**TASK OBJECTIVE:**
The answer must consist solely of the lines from the opening line of the entries through the line with "20,1,$1+$1,$6,$7,$8,$9,0*", transcribed exactly and without any pictures.

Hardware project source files
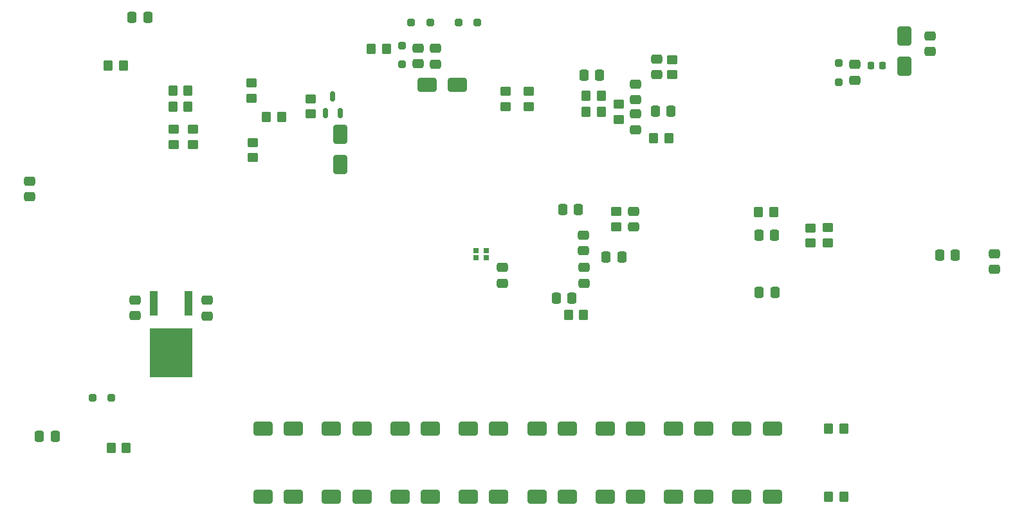
<source format=gbp>
G04 #@! TF.GenerationSoftware,KiCad,Pcbnew,7.0.10*
G04 #@! TF.CreationDate,2024-03-07T14:57:28-05:00*
G04 #@! TF.ProjectId,ECE477_PCBDesign,45434534-3737-45f5-9043-424465736967,1*
G04 #@! TF.SameCoordinates,Original*
G04 #@! TF.FileFunction,Paste,Bot*
G04 #@! TF.FilePolarity,Positive*
%FSLAX46Y46*%
G04 Gerber Fmt 4.6, Leading zero omitted, Abs format (unit mm)*
G04 Created by KiCad (PCBNEW 7.0.10) date 2024-03-07 14:57:28*
%MOMM*%
%LPD*%
G01*
G04 APERTURE LIST*
G04 Aperture macros list*
%AMRoundRect*
0 Rectangle with rounded corners*
0 $1 Rounding radius*
0 $2 $3 $4 $5 $6 $7 $8 $9 X,Y pos of 4 corners*
0 Add a 4 corners polygon primitive as box body*
4,1,4,$2,$3,$4,$5,$6,$7,$8,$9,$2,$3,0*
0 Add four circle primitives for the rounded corners*
1,1,$1+$1,$2,$3*
1,1,$1+$1,$4,$5*
1,1,$1+$1,$6,$7*
1,1,$1+$1,$8,$9*
0 Add four rect primitives between the rounded corners*
20,1,$1+$1,$2,$3,$4,$5,0*
20,1,$1+$1,$4,$5,$6,$7,0*
20,1,$1+$1,$6,$7,$8,$9,0*
20,1,$1+$1,$8,$9,$2,$3,0*%
G04 Aperture macros list end*
%ADD10RoundRect,0.250000X-0.337500X-0.475000X0.337500X-0.475000X0.337500X0.475000X-0.337500X0.475000X0*%
%ADD11RoundRect,0.250000X1.000000X0.650000X-1.000000X0.650000X-1.000000X-0.650000X1.000000X-0.650000X0*%
%ADD12RoundRect,0.250000X-0.350000X-0.450000X0.350000X-0.450000X0.350000X0.450000X-0.350000X0.450000X0*%
%ADD13RoundRect,0.250000X0.350000X0.450000X-0.350000X0.450000X-0.350000X-0.450000X0.350000X-0.450000X0*%
%ADD14RoundRect,0.250000X-0.450000X0.350000X-0.450000X-0.350000X0.450000X-0.350000X0.450000X0.350000X0*%
%ADD15RoundRect,0.218750X0.218750X0.256250X-0.218750X0.256250X-0.218750X-0.256250X0.218750X-0.256250X0*%
%ADD16RoundRect,0.250000X0.475000X-0.337500X0.475000X0.337500X-0.475000X0.337500X-0.475000X-0.337500X0*%
%ADD17RoundRect,0.250000X0.450000X-0.350000X0.450000X0.350000X-0.450000X0.350000X-0.450000X-0.350000X0*%
%ADD18RoundRect,0.250000X0.337500X0.475000X-0.337500X0.475000X-0.337500X-0.475000X0.337500X-0.475000X0*%
%ADD19R,0.700000X0.640000*%
%ADD20RoundRect,0.250000X0.250000X-0.250000X0.250000X0.250000X-0.250000X0.250000X-0.250000X-0.250000X0*%
%ADD21RoundRect,0.250000X0.250000X0.250000X-0.250000X0.250000X-0.250000X-0.250000X0.250000X-0.250000X0*%
%ADD22RoundRect,0.250000X-0.475000X0.337500X-0.475000X-0.337500X0.475000X-0.337500X0.475000X0.337500X0*%
%ADD23RoundRect,0.250000X-0.250000X0.250000X-0.250000X-0.250000X0.250000X-0.250000X0.250000X0.250000X0*%
%ADD24RoundRect,0.250000X0.650000X-1.000000X0.650000X1.000000X-0.650000X1.000000X-0.650000X-1.000000X0*%
%ADD25RoundRect,0.150000X0.150000X-0.512500X0.150000X0.512500X-0.150000X0.512500X-0.150000X-0.512500X0*%
%ADD26RoundRect,0.250000X-0.250000X-0.250000X0.250000X-0.250000X0.250000X0.250000X-0.250000X0.250000X0*%
%ADD27R,1.117600X3.302000*%
%ADD28R,5.689600X6.400800*%
%ADD29RoundRect,0.250000X-0.650000X1.000000X-0.650000X-1.000000X0.650000X-1.000000X0.650000X1.000000X0*%
%ADD30RoundRect,0.250000X-1.000000X-0.650000X1.000000X-0.650000X1.000000X0.650000X-1.000000X0.650000X0*%
G04 APERTURE END LIST*
D10*
X252782500Y-134365000D03*
X254857500Y-134365000D03*
D11*
X254575000Y-159825000D03*
X250575000Y-159825000D03*
D12*
X175675000Y-117400000D03*
X177675000Y-117400000D03*
D11*
X191550000Y-168850000D03*
X187550000Y-168850000D03*
D13*
X203802500Y-109840000D03*
X201802500Y-109840000D03*
D11*
X200550000Y-159850000D03*
X196550000Y-159850000D03*
D14*
X259627500Y-133400000D03*
X259627500Y-135400000D03*
D15*
X269087500Y-112050000D03*
X267512500Y-112050000D03*
D16*
X219025000Y-140712500D03*
X219025000Y-138637500D03*
D17*
X234040000Y-133280000D03*
X234040000Y-131280000D03*
D18*
X278662500Y-136975000D03*
X276587500Y-136975000D03*
X234757500Y-137220000D03*
X232682500Y-137220000D03*
D16*
X236600000Y-120462500D03*
X236600000Y-118387500D03*
D19*
X216950000Y-136405000D03*
X216950000Y-137345000D03*
X215550000Y-137345000D03*
X215550000Y-136405000D03*
D18*
X241250000Y-118020000D03*
X239175000Y-118020000D03*
D16*
X229750000Y-140687500D03*
X229750000Y-138612500D03*
D10*
X170290000Y-105700000D03*
X172365000Y-105700000D03*
D17*
X261847500Y-135390000D03*
X261847500Y-133390000D03*
D20*
X263330000Y-114200000D03*
X263330000Y-111700000D03*
D14*
X234325000Y-117120000D03*
X234325000Y-119120000D03*
D11*
X227575000Y-168825000D03*
X223575000Y-168825000D03*
X245575000Y-159825000D03*
X241575000Y-159825000D03*
D10*
X226962500Y-131025000D03*
X229037500Y-131025000D03*
D21*
X167600000Y-155800000D03*
X165100000Y-155800000D03*
D22*
X283775000Y-136812500D03*
X283775000Y-138887500D03*
D16*
X236270000Y-133287500D03*
X236270000Y-131212500D03*
D13*
X263975000Y-168825000D03*
X261975000Y-168825000D03*
D23*
X205860000Y-109370000D03*
X205860000Y-111870000D03*
D11*
X209550000Y-159850000D03*
X205550000Y-159850000D03*
D16*
X207950000Y-111787500D03*
X207950000Y-109712500D03*
X239400000Y-113212500D03*
X239400000Y-111137500D03*
D24*
X271940000Y-112137500D03*
X271940000Y-108137500D03*
D22*
X156850000Y-127237500D03*
X156850000Y-129312500D03*
X210200000Y-109742500D03*
X210200000Y-111817500D03*
D11*
X209550000Y-168850000D03*
X205550000Y-168850000D03*
D22*
X180150000Y-142937500D03*
X180150000Y-145012500D03*
D13*
X177675000Y-115300000D03*
X175675000Y-115300000D03*
D11*
X227575000Y-159825000D03*
X223575000Y-159825000D03*
D12*
X230050000Y-116030000D03*
X232050000Y-116030000D03*
D17*
X193840000Y-118410000D03*
X193840000Y-116410000D03*
D13*
X229730000Y-144830000D03*
X227730000Y-144830000D03*
D11*
X218550000Y-168825000D03*
X214550000Y-168825000D03*
D10*
X229762500Y-113250000D03*
X231837500Y-113250000D03*
D11*
X191550000Y-159850000D03*
X187550000Y-159850000D03*
D16*
X236600000Y-116512500D03*
X236600000Y-114437500D03*
D11*
X200550000Y-168850000D03*
X196550000Y-168850000D03*
D25*
X197675000Y-118325000D03*
X195775000Y-118325000D03*
X196725000Y-116050000D03*
D26*
X207030000Y-106350000D03*
X209530000Y-106350000D03*
D18*
X160192201Y-160854299D03*
X158117201Y-160854299D03*
D14*
X178300000Y-120437500D03*
X178300000Y-122437500D03*
D10*
X252834701Y-141895000D03*
X254909701Y-141895000D03*
D12*
X238975000Y-121575000D03*
X240975000Y-121575000D03*
D11*
X254575000Y-168825000D03*
X250575000Y-168825000D03*
D22*
X265450000Y-111872500D03*
X265450000Y-113947500D03*
D11*
X218550000Y-159850000D03*
X214550000Y-159850000D03*
D27*
X173134000Y-143306800D03*
D28*
X175420000Y-149860000D03*
D27*
X177706000Y-143306800D03*
D13*
X169170000Y-112000000D03*
X167170000Y-112000000D03*
D17*
X219475000Y-117425000D03*
X219475000Y-115425000D03*
D13*
X190000000Y-118775000D03*
X188000000Y-118775000D03*
D17*
X222475000Y-117425000D03*
X222475000Y-115425000D03*
D29*
X197675000Y-121050000D03*
X197675000Y-125050000D03*
D14*
X186055000Y-114316000D03*
X186055000Y-116316000D03*
D11*
X236575000Y-159825000D03*
X232575000Y-159825000D03*
D17*
X175750000Y-122425000D03*
X175750000Y-120425000D03*
D12*
X252745000Y-131365000D03*
X254745000Y-131365000D03*
D11*
X236575000Y-168825000D03*
X232575000Y-168825000D03*
D13*
X264000000Y-159825000D03*
X262000000Y-159825000D03*
D22*
X275370000Y-108122500D03*
X275370000Y-110197500D03*
X170695000Y-142912500D03*
X170695000Y-144987500D03*
D21*
X215750000Y-106340000D03*
X213250000Y-106340000D03*
D22*
X229725000Y-134337500D03*
X229725000Y-136412500D03*
D13*
X232070000Y-118090000D03*
X230070000Y-118090000D03*
D30*
X209142184Y-114550000D03*
X213142184Y-114550000D03*
D13*
X169529701Y-162379299D03*
X167529701Y-162379299D03*
D17*
X186200000Y-124160000D03*
X186200000Y-122160000D03*
D11*
X245575000Y-168825000D03*
X241575000Y-168825000D03*
D18*
X228197500Y-142670000D03*
X226122500Y-142670000D03*
D17*
X241350000Y-113225000D03*
X241350000Y-111225000D03*
M02*

</source>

**YOUR RESPONSE:**
<source format=gbp>
G04 #@! TF.GenerationSoftware,KiCad,Pcbnew,7.0.10*
G04 #@! TF.CreationDate,2024-03-07T14:57:28-05:00*
G04 #@! TF.ProjectId,ECE477_PCBDesign,45434534-3737-45f5-9043-424465736967,1*
G04 #@! TF.SameCoordinates,Original*
G04 #@! TF.FileFunction,Paste,Bot*
G04 #@! TF.FilePolarity,Positive*
%FSLAX46Y46*%
G04 Gerber Fmt 4.6, Leading zero omitted, Abs format (unit mm)*
G04 Created by KiCad (PCBNEW 7.0.10) date 2024-03-07 14:57:28*
%MOMM*%
%LPD*%
G01*
G04 APERTURE LIST*
G04 Aperture macros list*
%AMRoundRect*
0 Rectangle with rounded corners*
0 $1 Rounding radius*
0 $2 $3 $4 $5 $6 $7 $8 $9 X,Y pos of 4 corners*
0 Add a 4 corners polygon primitive as box body*
4,1,4,$2,$3,$4,$5,$6,$7,$8,$9,$2,$3,0*
0 Add four circle primitives for the rounded corners*
1,1,$1+$1,$2,$3*
1,1,$1+$1,$4,$5*
1,1,$1+$1,$6,$7*
1,1,$1+$1,$8,$9*
0 Add four rect primitives between the rounded corners*
20,1,$1+$1,$2,$3,$4,$5,0*
20,1,$1+$1,$4,$5,$6,$7,0*
20,1,$1+$1,$6,$7,$8,$9,0*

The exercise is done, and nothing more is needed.